--- THE PROBLEM ---
The reply should hold every line of the data below, unchanged, and none of the pictures.

--- DATASET EXTRACT ---
========================================
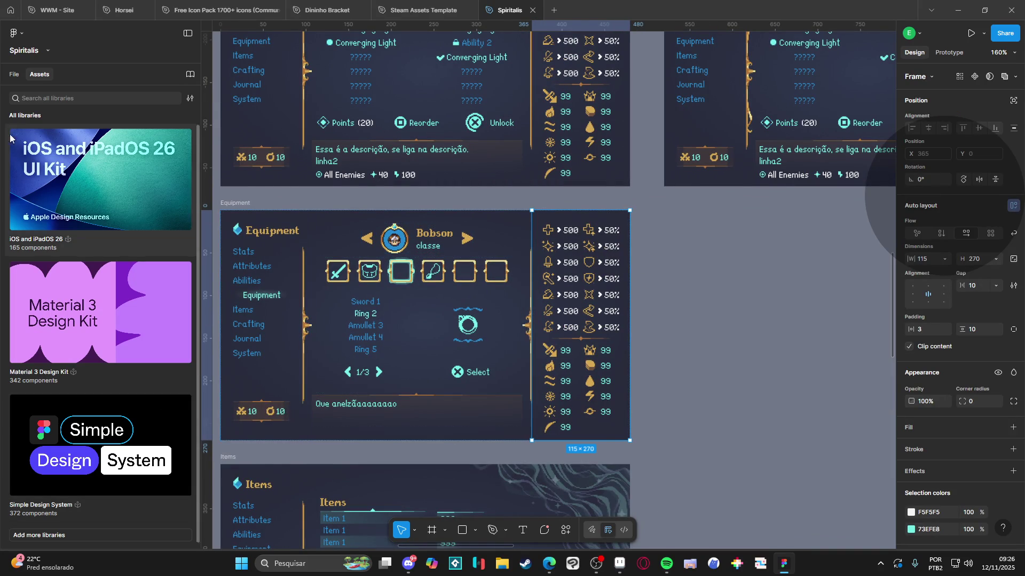
left_click(14, 74)
Step: Navigate back to the Journal screen and select its right-side panel
left_click(596, 564)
========================================
--- SOLVED EXERCISE ---
left_click(14, 74)
Step: Navigate back to the Journal screen and select its right-side panel
left_click(596, 564)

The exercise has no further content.